Cranmer writes:
Every so often a sermon or lecture is delivered which merits being published in its entirety. In truth, the Chief Rabbi Lord Sacks delivers them all too frequently, but the pithy brevity of the blog is hardly the optimum medium for dissemination. This one, on the question of ‘Has Europe Lost its Soul?’ was delivered today at The Pontifical Gregorian University. It is replete with wisdom and insight (for those who don’t have the time to read it, His Grace highlights some salient points). Lord Sacks’ grasp of history, theology, philosophy, politics and economics is profound.
‘Let me begin with a striking passage from Niall Ferguson’s recent book, Civilisation. In it he tells of how the Chinese Academy of Social Sciences was given the task of discovering how the West, having lagged behind China for centuries, eventually overtook it and established itself in a position of world pre-eminence. At first, said the scholar, we thought it was because you had more powerful guns than we had. Then we concluded it was because you had the best political system. Then we realised it was your economic system. “But in the past 20 years, we have realised that the heart of your culture is your religion: Christianity. That is why the West has been so powerful. The Christian moral foundation of social and cultural life was what made possible the emergence of capitalism and then the successful transition to democratic politics. We don’t have any doubt about this.”
The Chinese scholar was right.’
Regarding capitalism he comments.
‘Instead of seeing the system as Adam Smith did, as a means of directing self- interest to the common good, it can become a means of empowering self-interest to the detriment of the common good. Instead of the market being framed by moral principles, it comes to substitute for moral principle. If you can buy it, negotiate it, earn it and afford it, then you are entitled to it – as the advertisers say – because you’re worth it. The market ceases to be merely a system and becomes an ideology in its own right.
The market gives us choices; so morality itself becomes just a set of choices in which right or wrong have no meaning beyond the satisfaction or frustration of desire.’
The whole summary can be found here. His analysis of the malaise is excellent; his solution is naturally somewhat lacking since being of Jewish faith he stumbles over the stumbling stone. For Sacks, the ‘soul of Europe’ lies in recovering creation rather than pursuing redemption.

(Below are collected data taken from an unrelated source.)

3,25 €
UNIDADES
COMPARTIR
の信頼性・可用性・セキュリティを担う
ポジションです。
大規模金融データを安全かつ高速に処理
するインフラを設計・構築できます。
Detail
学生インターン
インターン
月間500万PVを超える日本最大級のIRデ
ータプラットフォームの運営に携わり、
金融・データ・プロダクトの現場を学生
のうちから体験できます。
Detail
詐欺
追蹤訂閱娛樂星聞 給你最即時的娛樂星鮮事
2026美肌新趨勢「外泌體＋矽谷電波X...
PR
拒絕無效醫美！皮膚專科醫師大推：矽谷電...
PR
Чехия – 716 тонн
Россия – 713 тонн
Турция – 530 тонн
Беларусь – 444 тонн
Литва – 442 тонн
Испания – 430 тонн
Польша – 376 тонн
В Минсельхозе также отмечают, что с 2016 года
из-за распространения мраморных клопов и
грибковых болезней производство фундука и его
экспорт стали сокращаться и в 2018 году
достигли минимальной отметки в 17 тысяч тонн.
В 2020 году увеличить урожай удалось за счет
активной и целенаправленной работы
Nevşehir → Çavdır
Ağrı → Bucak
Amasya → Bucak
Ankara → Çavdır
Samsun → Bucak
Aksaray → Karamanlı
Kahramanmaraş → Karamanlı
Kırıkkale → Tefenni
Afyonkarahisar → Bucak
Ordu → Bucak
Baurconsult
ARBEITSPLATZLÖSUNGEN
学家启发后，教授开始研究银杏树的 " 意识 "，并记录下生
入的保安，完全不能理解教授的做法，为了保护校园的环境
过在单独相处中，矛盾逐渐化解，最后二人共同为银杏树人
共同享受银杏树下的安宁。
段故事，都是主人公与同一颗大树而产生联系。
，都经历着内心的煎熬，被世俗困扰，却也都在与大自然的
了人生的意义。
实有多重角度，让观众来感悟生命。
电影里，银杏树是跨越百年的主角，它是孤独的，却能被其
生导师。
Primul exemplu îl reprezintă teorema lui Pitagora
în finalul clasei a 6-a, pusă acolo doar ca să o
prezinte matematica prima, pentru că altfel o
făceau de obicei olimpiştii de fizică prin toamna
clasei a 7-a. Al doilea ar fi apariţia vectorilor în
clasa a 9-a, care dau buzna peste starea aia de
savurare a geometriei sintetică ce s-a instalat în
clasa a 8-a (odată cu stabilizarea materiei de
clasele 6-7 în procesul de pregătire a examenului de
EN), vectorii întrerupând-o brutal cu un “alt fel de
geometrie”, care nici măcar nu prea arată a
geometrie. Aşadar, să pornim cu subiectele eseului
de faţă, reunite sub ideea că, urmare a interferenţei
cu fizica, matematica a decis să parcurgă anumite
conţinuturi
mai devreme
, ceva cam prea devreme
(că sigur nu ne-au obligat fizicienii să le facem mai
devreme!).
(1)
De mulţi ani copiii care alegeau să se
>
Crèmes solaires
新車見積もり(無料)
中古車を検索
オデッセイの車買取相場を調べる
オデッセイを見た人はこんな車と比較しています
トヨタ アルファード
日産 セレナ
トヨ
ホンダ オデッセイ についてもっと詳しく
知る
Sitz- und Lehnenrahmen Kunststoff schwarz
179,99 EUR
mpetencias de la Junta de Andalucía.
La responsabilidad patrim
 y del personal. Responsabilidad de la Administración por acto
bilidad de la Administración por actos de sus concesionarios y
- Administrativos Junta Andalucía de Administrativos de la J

He concludes,
‘Stabilising the Euro is one thing, healing the culture that surrounds it is another. A world in which material values are everything and spiritual values nothing is neither a stable state nor a good society. The time has come for us to recover the Judeo-Christian ethic of human dignity in the image of God. ‘
For him, salvation lies in an ethic, in rediscovering our dignity as made in the image of God; it is the ancient Judaistic doctrine of works that caused them to stumble over the stumbling stone. He does not grasp that this image is hopelessly defaced and can only be renewed in Jesus Messiah. He is the true image of God made in true righteousness and holiness (unlike Adam) and only by submitting to his Lordship in redemption can we become through grace God’s sons and bearers of his image (Roms 8). New birth in the Spirit is vital. Sacks is a ‘teacher in Israel’ but apparently does not know these things (Jn 3). The only healing for Europe’s ‘soul’ lies in the people of Europe embracing the gospel to the saving of their souls; they need a righteousness of God that is by faith, not of works lest any should boast. As God’s people, we must pray that in his mercy the people of Europe will yet again hear the gospel and respond, including Jonathan Sacks.